Hong Kong security law like 'anti-virus software': Beijing official

09 June, 2020
Hong Kong security law like 'anti-virus software': Beijing official
A sweeping national security law that may soon be imposed on Hong Kong will be "like installing anti-virus software", a top Beijing official said on Monday (Jun 8), in a speech that warned protesters had opted "too much".

The comments by Zhang Xiaoming, deputy director of the Hong Kong and Macau Affairs Office, were the most detailed from a senior party cadre since Beijing announced plans last month to outlaw subversion, secession, terrorism and foreign interference.

His remarks came a day prior to the restless city marks twelve months since huge and frequently violent protests erupted, raging for seven straight months in the most direct challenge to Beijing's rule because the city's 1997 handover.
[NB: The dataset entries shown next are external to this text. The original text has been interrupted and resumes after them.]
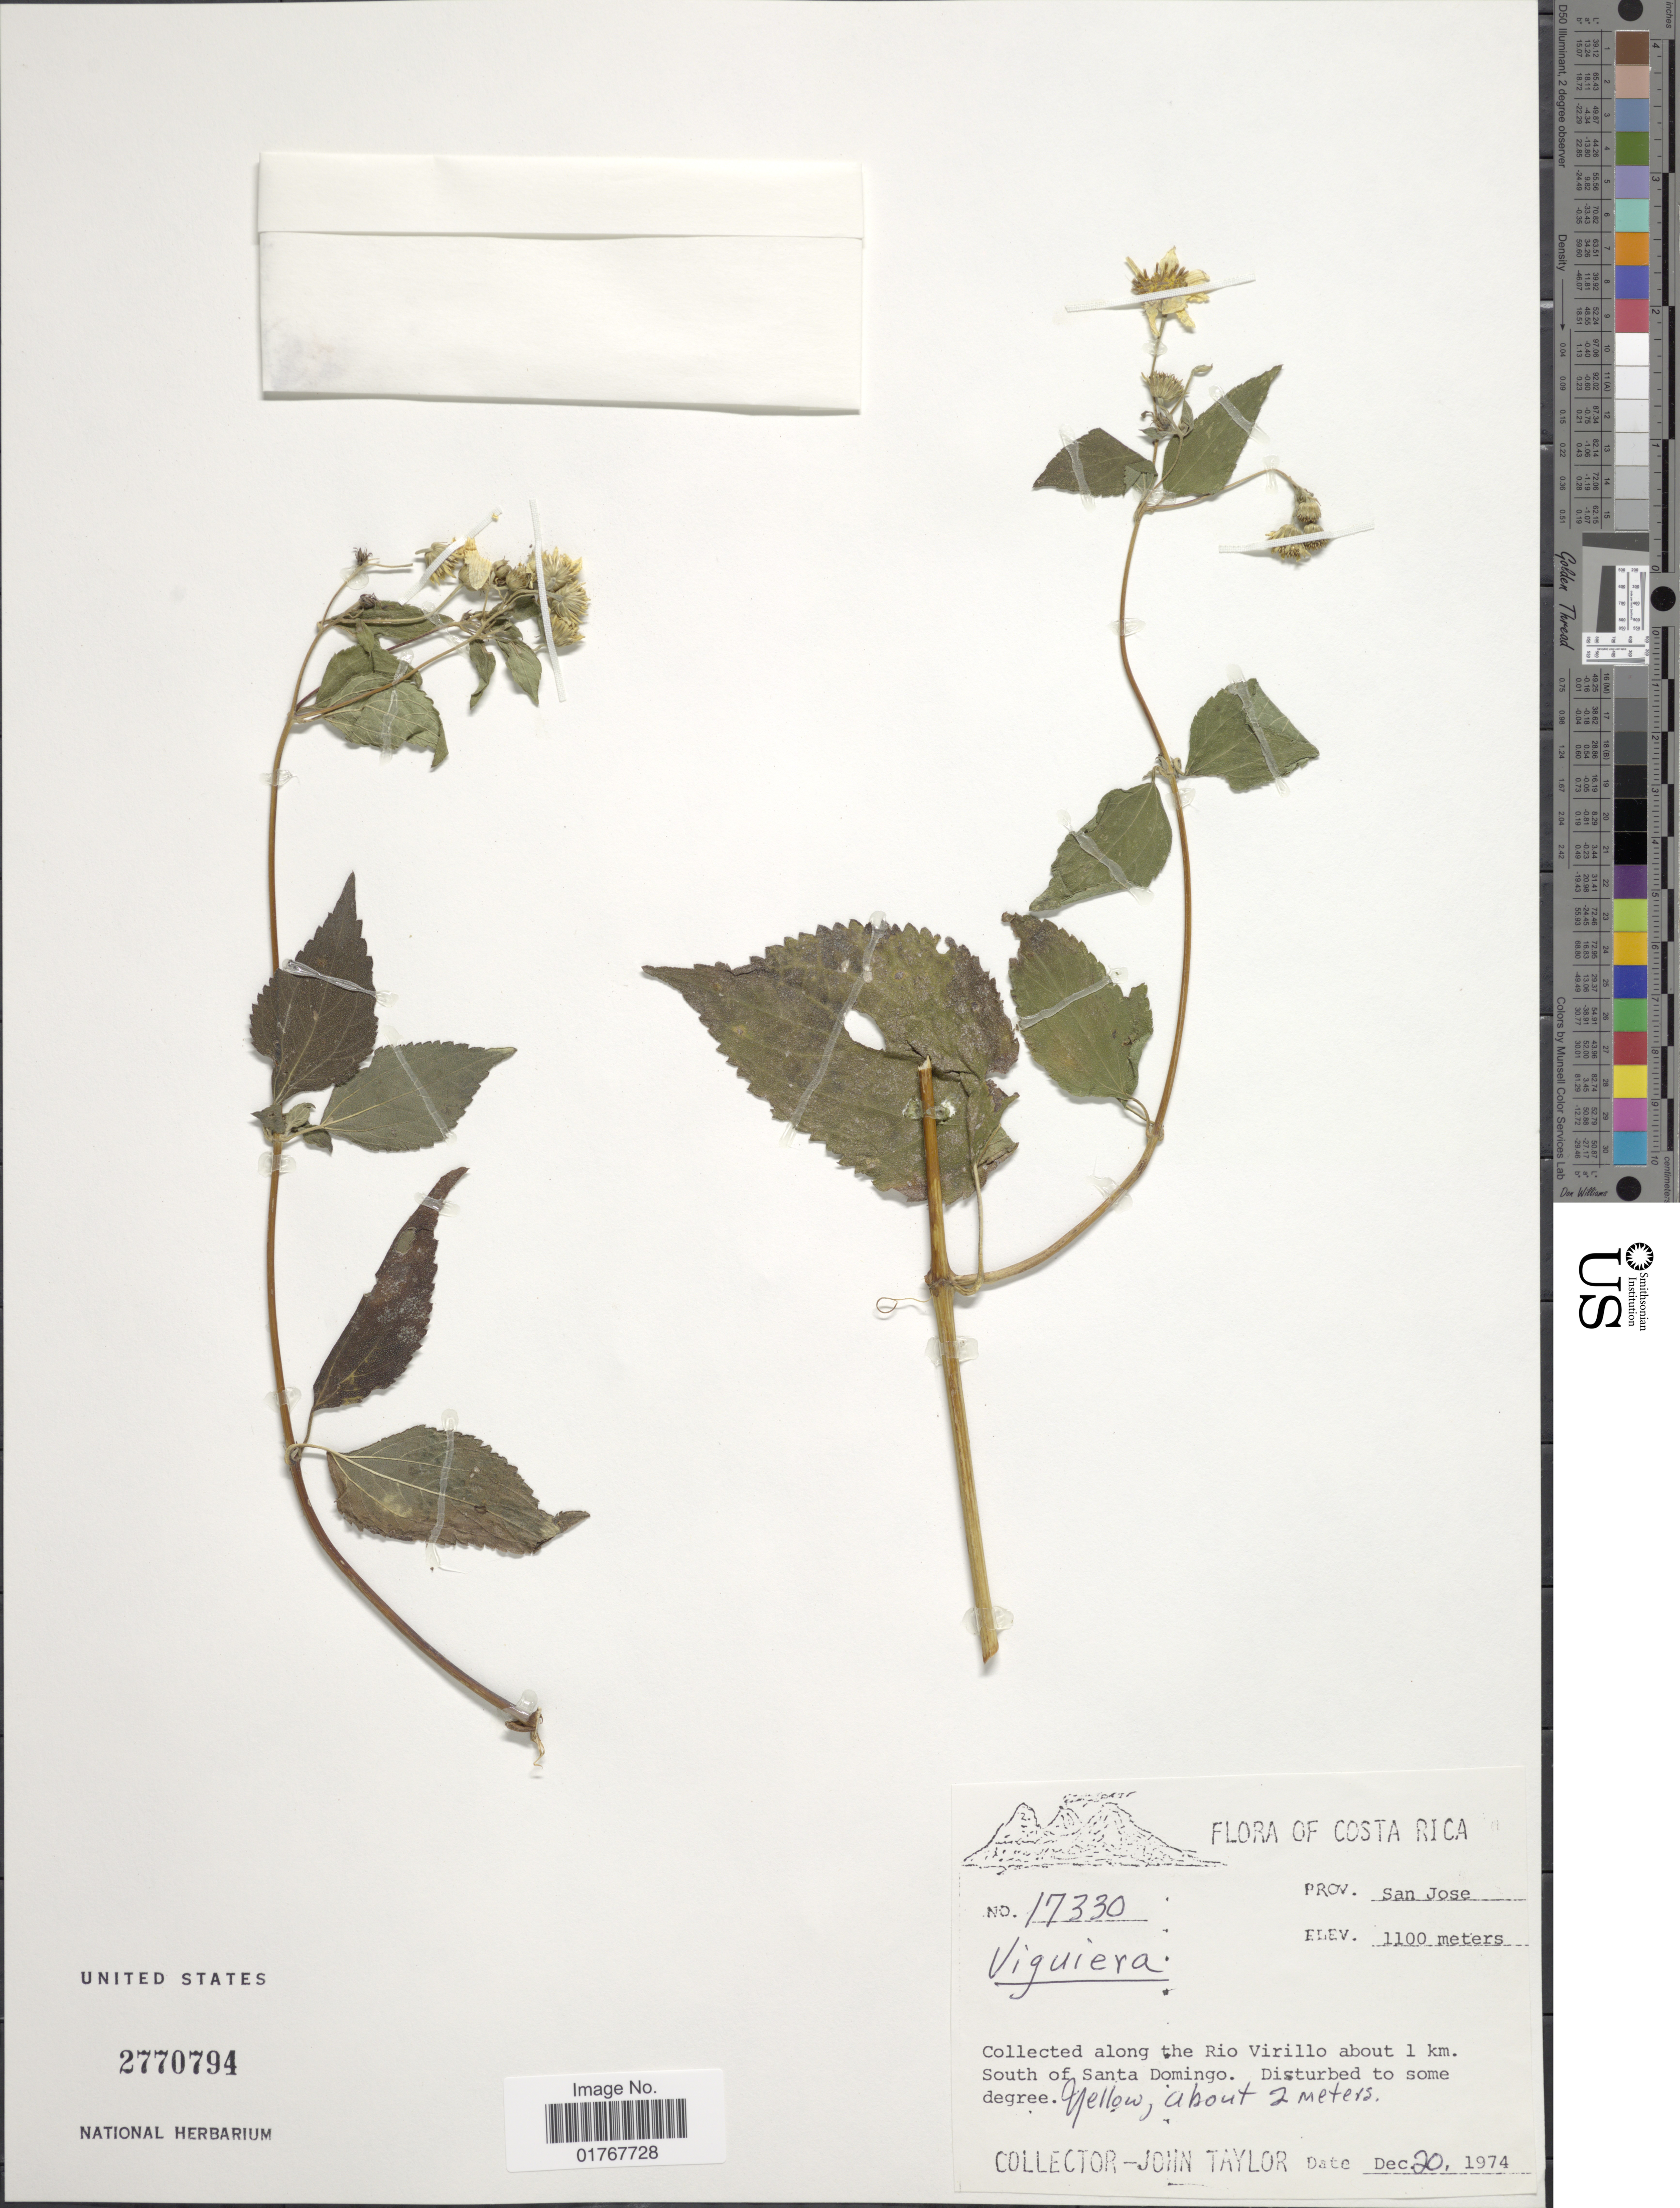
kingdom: Plantae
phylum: Tracheophyta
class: Magnoliopsida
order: Asterales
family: Asteraceae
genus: Viguiera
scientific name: Viguiera cordata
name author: (Hook. & Arn.) D'Arcy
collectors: J. Taylor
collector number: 17330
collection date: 1974-12-20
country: Costa Rica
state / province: San José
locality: Along the Rio Virillo about 1 km South of Santa Domingo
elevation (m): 1100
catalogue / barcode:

"Once in force, this law will end up like installing anti-virus software into Hong Kong, with 'One Country, Two Systems' running more safely, smoothly and enduringly," Zhang said, referencing the model by which China allows Hong Kong certain freedoms and autonomy denied to its citizens in the mainland.

Opponents fear the law - which is currently being drafted in Beijing and will bypass Hong Kong's legislature - will bring mainland-style politics to a business hub supposedly guaranteed freedoms and autonomy until 2047.

On the mainland, anti-subversion laws are used to stamp out dissent.

During his speech, Zhang repeated Beijing's assertions that regulations would only target an "extremely few people".

"The opposition camp radical separatists have been mistaking the central government's restraint and forbearance for weakness and timidity," he said. "They have gone too much."

An incredible number of Hong Kongers hit the streets this past year through the months of rallies, the culmination of years of rising fears that Beijing was prematurely eroding the city's freedoms.

But Beijing has portrayed the movement as a plot by foreign powers to destabilise mainland China.

"The opposition camp ... really wants to turn Hong Kong into an independent or semi-independent political entity, a bridgehead for the external powers to oppose China and the Chinese Communist Party and a chess piece which external powers may use to contain China," Zhang said.

During last year's protests, Zhang's office and Chinese state media previously said issues such as a insufficient housing and the high costs of living may have fuelled the unrest.

However in recent months Beijing has instead cast the city's political crisis as a national security threat.

"From my point of view, the key problem in Hong Kong isn't an economical problem, nor a livelihood problem concerning people's housing and employment ... This is a political problem," Zhang said.

The planned law approved by China's parliament in addition has proposed allowing mainland security agents to set up shop in Hong Kong for the very first time.

Zhang dismissed "rumours" they might make arrests and send suspects to the mainland.

"National security organisations need to follow the laws strictly if they are handling cases in mainland China, how is it possible to allow them to become unconstrained in Hong Kong?" he said.